In “Linchpin,” Mr. Godin has given humanity a gift. My passion and concern are for law enforcement, a profession filled with both, need and potential. I humbly submit that Godin’s gift could potentially meet our cultures most pressing needs and provide our communities the greatest benefits - through law enforcement. To paraphrase Mr. Godin: For generations, we’ve been pushing officers to do something inherently unnatural. We’ve been teaching, cajoling, and yes, forcing officers to hide their empathy and their creativity and to pretend they are fast-moving automatons; machines designed to do the department’s bidding. It is not necessary. No, I’ll go further than that: it’s damaging. It’s damaging to have to put on a new face for work, the place we spend our days. It’s damaging to build departments around repetitive faceless work that brings no connection and joy (page 71). It is as if Mr. Godin somehow peered into the police training academies and looked over, among others, the “tactical communications” training modules.
Despite all this, the best officers have always been some of the finest artists and given precious gifts that change the recipients. Sometimes the recipient knows they have been touched and changed in a significant way, sometimes the recipient is oblivious to the gift they have received. I can think of one woman, a wife and a mother of young children, whose family called the police because she was distraught to the point of hysteria - and had a gun. I do not suppose she or her family know she was given the gift of life that day.
On the other hand, there is much work to be done. Training and management processes are generally archaic, carrot and stick processes that suppress artistry, crush passion, and snuff empathy. In many cases, official systems admonish officers to put on a tactical face for dealing with the public and to use rhetoric to manipulate people. Systems further weight officers with hundreds of pages of policy that dictate down to detail, draining the responsiveness and artistry out of interactions. Further, law enforcement tends to be a profession filled with people compelled to “work overtime to stamp out any insight or art” (page 118). People who have the “resistance so thoroughly entrenched they don’t even realize it’s there. For them this is normal. They think they’re being mature and realistic when they’re actually cowering in fear” (page 122).

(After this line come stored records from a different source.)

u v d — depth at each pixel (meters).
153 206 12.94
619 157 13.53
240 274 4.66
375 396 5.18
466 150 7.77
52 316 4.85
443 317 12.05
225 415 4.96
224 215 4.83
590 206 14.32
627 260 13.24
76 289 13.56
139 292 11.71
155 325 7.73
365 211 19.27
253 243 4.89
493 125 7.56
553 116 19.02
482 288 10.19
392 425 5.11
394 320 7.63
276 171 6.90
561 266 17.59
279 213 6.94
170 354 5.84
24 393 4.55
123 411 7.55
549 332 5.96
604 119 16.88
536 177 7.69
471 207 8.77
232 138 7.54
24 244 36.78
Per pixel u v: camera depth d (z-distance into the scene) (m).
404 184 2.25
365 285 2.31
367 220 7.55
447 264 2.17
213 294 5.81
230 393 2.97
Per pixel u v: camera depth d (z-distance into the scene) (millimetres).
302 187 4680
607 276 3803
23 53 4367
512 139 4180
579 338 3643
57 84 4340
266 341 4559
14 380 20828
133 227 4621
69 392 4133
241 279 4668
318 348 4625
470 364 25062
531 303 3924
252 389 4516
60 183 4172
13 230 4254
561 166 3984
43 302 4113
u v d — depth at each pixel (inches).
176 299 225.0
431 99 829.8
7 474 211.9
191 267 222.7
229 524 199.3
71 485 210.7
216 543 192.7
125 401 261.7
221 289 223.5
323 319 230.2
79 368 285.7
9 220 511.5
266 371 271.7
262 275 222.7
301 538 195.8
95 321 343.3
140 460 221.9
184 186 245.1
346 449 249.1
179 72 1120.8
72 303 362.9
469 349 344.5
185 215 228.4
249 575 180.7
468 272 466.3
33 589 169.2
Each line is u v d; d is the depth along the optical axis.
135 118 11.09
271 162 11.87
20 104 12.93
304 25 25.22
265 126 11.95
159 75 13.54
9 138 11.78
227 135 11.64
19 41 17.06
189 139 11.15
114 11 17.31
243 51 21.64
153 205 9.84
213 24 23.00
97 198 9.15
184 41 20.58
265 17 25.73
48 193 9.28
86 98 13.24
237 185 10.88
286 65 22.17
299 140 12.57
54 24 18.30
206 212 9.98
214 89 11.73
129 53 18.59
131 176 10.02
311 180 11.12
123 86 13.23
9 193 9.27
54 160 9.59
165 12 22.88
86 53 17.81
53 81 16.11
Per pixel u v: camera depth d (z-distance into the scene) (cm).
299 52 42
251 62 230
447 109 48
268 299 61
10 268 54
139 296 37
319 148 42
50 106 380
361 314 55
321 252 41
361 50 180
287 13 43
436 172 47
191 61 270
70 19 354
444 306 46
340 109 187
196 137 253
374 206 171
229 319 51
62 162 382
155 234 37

While law enforcement has always been a profession blessed with many “artist” and even “linchpins,” it is ironically a profession driven internally to be what Mr. Godin calls the “lizard brain.” I have wondered for years about a paradox in law enforcement. It is a bravery rich culture when dealing with circumstances the average person runs from – such as a person made super-strong and dreadfully violent by PCP. However, when it comes to dealing with internal issues that smother creativity, responsiveness and compromise integrity – the lizard brain rules. Mr. Godin did a great job as he hunted down the “lizard brain” and exposed how it operates. He even provides some valuable insight on how to overcome the “resistance.” For this and many other reasons, I think “Linchpin” has much to offer law enforcement. As the profession prepares to face the unique challenges of the 21st century, we must deliver inspired work, both internally and externally. We must become a culture where giving gifts is the ultimate symbol of the power invested in us, a revolutionary return to a time when power was about giving not getting (page 151). Our art must begin to build community and allow the community to build value and safety for all (page 153). This is what the U.S. military calls building a counterinsurgency environment (COIN). This is a reflection of the founding principles of policing (Sir Robert Peel). Law enforcement must become a culture increasingly filled with artistic linchpins who unleash the power of unconditional respect.